Provided data –

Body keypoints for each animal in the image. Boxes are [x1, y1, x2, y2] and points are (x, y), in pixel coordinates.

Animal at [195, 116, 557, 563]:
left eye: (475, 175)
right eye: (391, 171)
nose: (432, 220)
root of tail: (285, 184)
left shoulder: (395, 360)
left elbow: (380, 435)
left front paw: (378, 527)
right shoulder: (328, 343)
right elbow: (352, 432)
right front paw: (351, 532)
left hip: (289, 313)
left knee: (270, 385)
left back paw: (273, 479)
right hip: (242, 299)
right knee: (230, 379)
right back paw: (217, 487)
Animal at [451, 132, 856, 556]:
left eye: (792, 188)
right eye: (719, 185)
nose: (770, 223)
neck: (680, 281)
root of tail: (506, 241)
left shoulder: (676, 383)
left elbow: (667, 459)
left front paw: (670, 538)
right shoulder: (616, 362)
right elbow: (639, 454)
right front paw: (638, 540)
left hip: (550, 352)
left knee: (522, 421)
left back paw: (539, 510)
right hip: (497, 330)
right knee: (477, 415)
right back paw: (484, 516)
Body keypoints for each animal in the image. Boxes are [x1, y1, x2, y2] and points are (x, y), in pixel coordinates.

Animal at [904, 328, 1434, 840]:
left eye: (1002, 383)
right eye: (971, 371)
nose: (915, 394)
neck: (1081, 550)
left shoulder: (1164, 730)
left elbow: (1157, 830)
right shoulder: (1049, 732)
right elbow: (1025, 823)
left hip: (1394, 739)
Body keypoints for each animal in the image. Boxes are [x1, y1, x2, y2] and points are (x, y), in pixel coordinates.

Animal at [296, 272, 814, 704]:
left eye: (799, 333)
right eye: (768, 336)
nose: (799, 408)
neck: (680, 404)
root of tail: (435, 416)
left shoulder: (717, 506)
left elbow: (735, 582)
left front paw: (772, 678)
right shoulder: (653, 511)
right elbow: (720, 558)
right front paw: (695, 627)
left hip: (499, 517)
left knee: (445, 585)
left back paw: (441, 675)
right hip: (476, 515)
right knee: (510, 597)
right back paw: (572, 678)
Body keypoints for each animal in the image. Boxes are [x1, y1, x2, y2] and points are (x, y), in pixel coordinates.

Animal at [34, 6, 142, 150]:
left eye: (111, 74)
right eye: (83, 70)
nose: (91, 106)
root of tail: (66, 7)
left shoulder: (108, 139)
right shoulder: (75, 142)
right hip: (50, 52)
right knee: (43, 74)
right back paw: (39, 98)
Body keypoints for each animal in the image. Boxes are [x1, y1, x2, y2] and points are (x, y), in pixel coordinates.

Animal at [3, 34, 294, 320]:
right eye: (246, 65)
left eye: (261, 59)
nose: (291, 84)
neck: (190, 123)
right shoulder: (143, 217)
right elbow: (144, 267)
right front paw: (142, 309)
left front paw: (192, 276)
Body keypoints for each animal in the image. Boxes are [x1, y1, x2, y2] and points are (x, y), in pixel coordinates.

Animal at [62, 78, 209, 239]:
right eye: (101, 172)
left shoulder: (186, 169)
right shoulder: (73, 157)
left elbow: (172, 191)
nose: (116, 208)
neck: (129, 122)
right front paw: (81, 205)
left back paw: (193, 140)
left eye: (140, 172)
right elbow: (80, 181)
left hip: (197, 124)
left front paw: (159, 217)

Task brief – Using the data above, reproduce exactly the lines from the line that contains "right hip: (242, 299)" through the line that contains "right back paw: (484, 516)", including both.

Result of this task –
right hip: (242, 299)
right knee: (230, 379)
right back paw: (217, 487)
Animal at [451, 132, 856, 556]:
left eye: (792, 188)
right eye: (719, 185)
nose: (770, 223)
neck: (680, 281)
root of tail: (506, 241)
left shoulder: (676, 383)
left elbow: (667, 459)
left front paw: (670, 538)
right shoulder: (616, 362)
right elbow: (639, 454)
right front paw: (638, 540)
left hip: (550, 352)
left knee: (522, 421)
left back paw: (539, 510)
right hip: (497, 330)
right knee: (477, 415)
right back paw: (484, 516)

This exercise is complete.